__WORK ORDER__
Please transcribe everything from the line containing "True or false: Peak" down to the last line of the items, including both ends. Leave the pictures out of your answer.

__EXERCISE INPUTS__

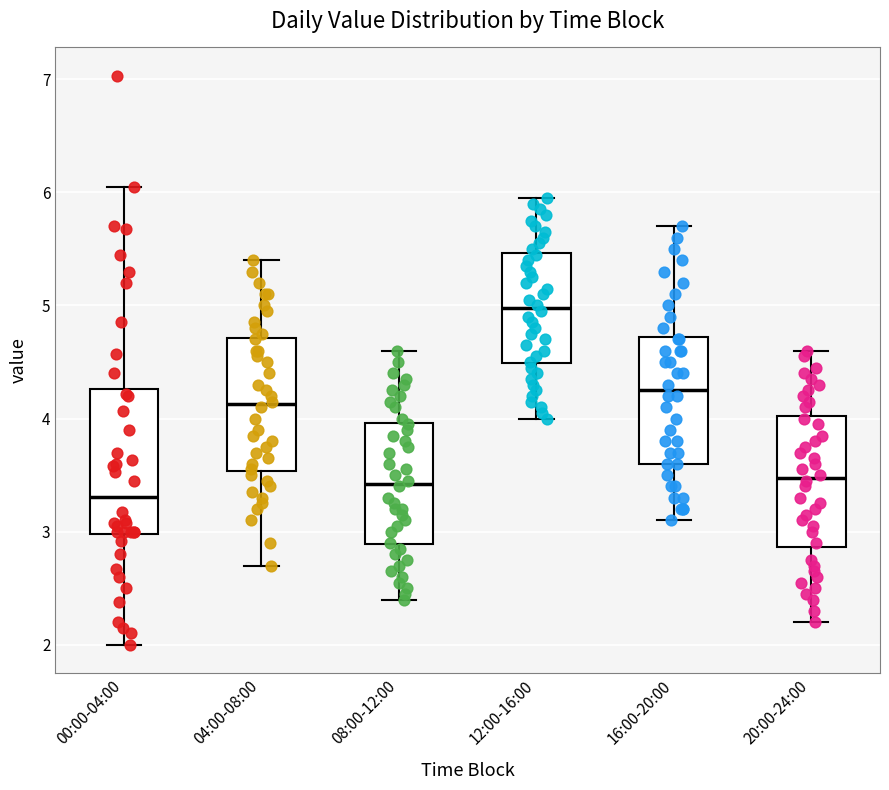

Which box has the lowest median line?

00:00-04:00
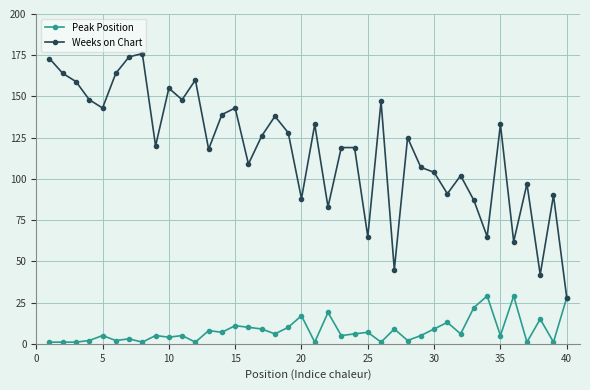

True or false: Peak Position has more than 0 points higher than both neighbors.

True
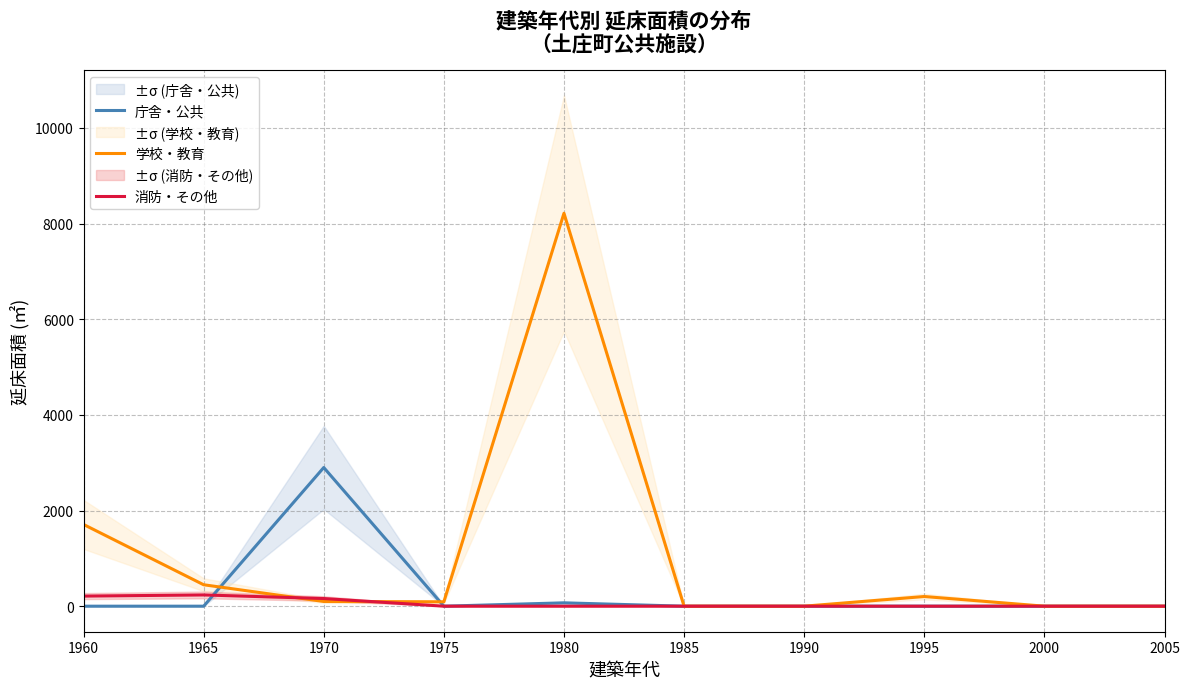

Which category has the highest value in the 庁舎・公共 series?

1970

__RESPONSE TO THE EXERCISE__
True or false: Peak Position has more than 0 points higher than both neighbors.

True

Which category has the highest value in the 庁舎・公共 series?

1970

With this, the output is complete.